The market looks to want liquidity. Why else would hundreds of millions of dollars worth of staked Ether get sold for well under 1 regular Ether on curve over the weekend?
Is this what did Celsius in? Maybe. It certainly did not help. But it is indicative of a more serious problem crypto has yet to face. In traditional banking the regulator works hard to preserve insured deposits by arranging mergers. And, in the limit, the government will finance whatever fiat currency is required to make insured depositors whole. That is the deal with regulated (non-shadow!) banking.
But nobody can credibly promise to backstop Ether (or Bitcoin or Solana, etc.) deposits. There is no central issuer by design and on purpose. Years ago when the space was smaller if an operation blew up it was possible somebody had the required few million dollars lying around to buy up tokens and fix it. Things are more difficult now.
There is an old saying “when you owe the bank $100 and cannot pay you have a problem. But when you owe the bank $100 million, the bank has a problem.” Crypto’s problem now is that the quantities are too big. Long ago a million Ether for a bailout might be possible to source. Someone paid 10,000 Bitcoin for a pizza. But those quantities are out of reach now.
There are over 10 million Ether staked on the beacon chain worth, even now, over US$10 billion. It is exceedingly unlikely anybody has that kind of liquidity lying around and is willing to use it to backstop part of the crypto ecosystem. It’s also not clear that would even help as they cannot print the required tokens – they’d need to buy them in the market and try to avoid breaking things further in the process.

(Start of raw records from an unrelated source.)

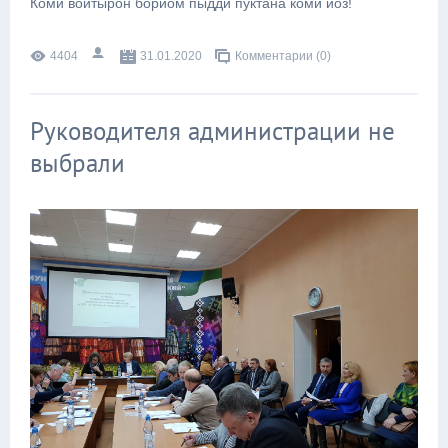
Коми войтырӧн бӧрйӧм пыдди пуктана коми йӧз!
4404
31.01.2020
Комментарии (0)
Руководителя администрации не
выбрали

In crypto there are no bailouts. Nobody can print Bitcoin or Ether to fix these sorts of problems. So we are about the see the first uncontrolled liquidity crisis in generations. Even in the former USSR in the 1990s or the many 20th century defaults in Latin America we didn’t see large banks just vanishing with no government liquidity assistance at all. Temporary closures happened. Haircuts were imposed. Inflation ran down the value of deposits. But going back for generations the state made at least a basic attempt to keep some slice of the system up and running. Nobody can do that here.

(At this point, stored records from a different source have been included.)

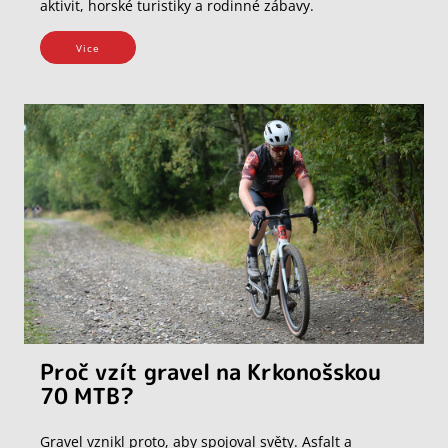
aktivit, horské turistiky a rodinné zábavy.
Vice
Proč vzít gravel na Krkonošskou
70 MTB?
Gravel vznikl proto, aby spojoval světy. Asfalt a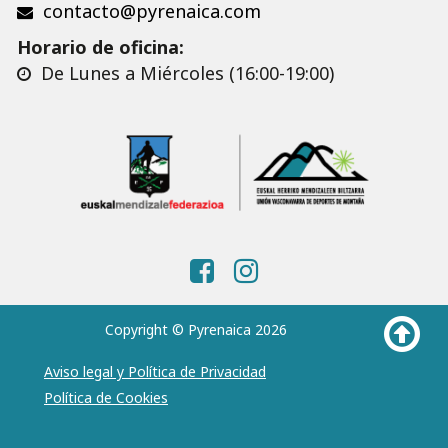
contacto@pyrenaica.com
Horario de oficina:
De Lunes a Miércoles (16:00-19:00)
Copyright © Pyrenaica 2026
Aviso legal y Política de Privacidad
Política de Cookies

It’s important to note part of why this is happening now. Taking fiat currency deposits in a similar way, from retail investors and without licenses, is almost surely illegal almost everywhere in the world. It is because this is “crypto” that we got here. Whether that turns out to be legal or not remains unclear – but this is precisely the sort of “regulatory clarity” question that keeps coming up.
How did so many retail investors get entangled with a shadow bank? Simply put: because it wasn’t so obviously illegal that nobody would try…so someone tried and got big. And maybe it was legal. We will find out. But these losses are not about the rules – they are about the token balances.

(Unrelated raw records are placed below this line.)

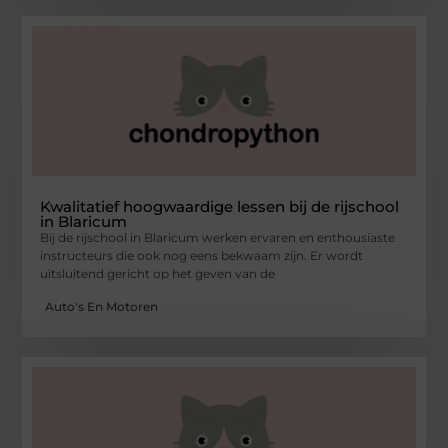
Kwalitatief hoogwaardige lessen bij de rijschool
in Blaricum
Bij de rijschool in Blaricum werken ervaren en enthousiaste
instructeurs die ook nog eens bekwaam zijn. Er wordt
uitsluitend gericht op het geven van de
Auto's En Motoren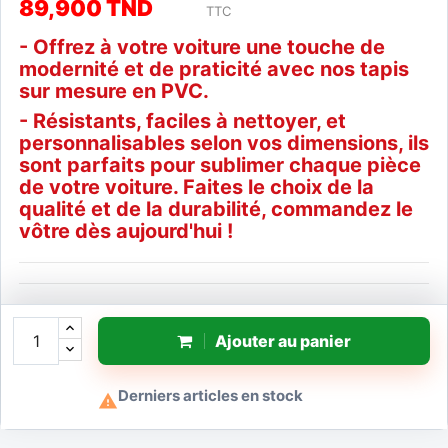
89,900 TND
TTC
- Offrez à votre voiture une touche de
modernité et de praticité avec nos tapis
sur mesure en PVC.
- Résistants, faciles à nettoyer, et
personnalisables selon vos dimensions, ils
sont parfaits pour sublimer chaque pièce
de votre voiture. Faites le choix de la
qualité et de la durabilité, commandez le
vôtre dès aujourd'hui !
Ajouter au panier
Derniers articles en stock
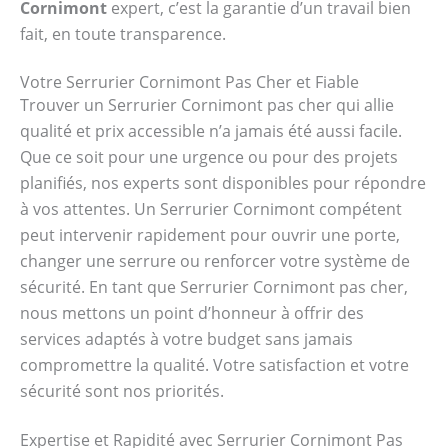
Cornimont
expert, c’est la garantie d’un travail bien
fait, en toute transparence.
Votre Serrurier Cornimont Pas Cher et Fiable
Trouver un Serrurier Cornimont pas cher qui allie
qualité et prix accessible n’a jamais été aussi facile.
Que ce soit pour une urgence ou pour des projets
planifiés, nos experts sont disponibles pour répondre
à vos attentes. Un Serrurier Cornimont compétent
peut intervenir rapidement pour ouvrir une porte,
changer une serrure ou renforcer votre système de
sécurité. En tant que Serrurier Cornimont pas cher,
nous mettons un point d’honneur à offrir des
services adaptés à votre budget sans jamais
compromettre la qualité. Votre satisfaction et votre
sécurité sont nos priorités.
Expertise et Rapidité avec Serrurier Cornimont Pas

Further, we have not seen an incident where an institution with large numbers of developed country retail depositors vanished with no backstop in an extremely long time. The US deposit insurance scheme was set up in 1933. When Baring’s Bank failed in 1995 UK depositors were covered by insurance. German banks set up an insurance scheme following the failure of Herstatt Bank in 1974. The Japan deposit insurance scheme dates to 1971. I had a Northern Rock account that was covered by insurance in 2008. Many crypto market participant’s parents will not recall a bank failure with small retail depositor losses.
Nothing like Twitter and Reddit existed to transmit the information back then. Truly we are finally entering the era where crypto shows us new things.
And let’s hope the weekly AMA still goes ahead. That could be amazing.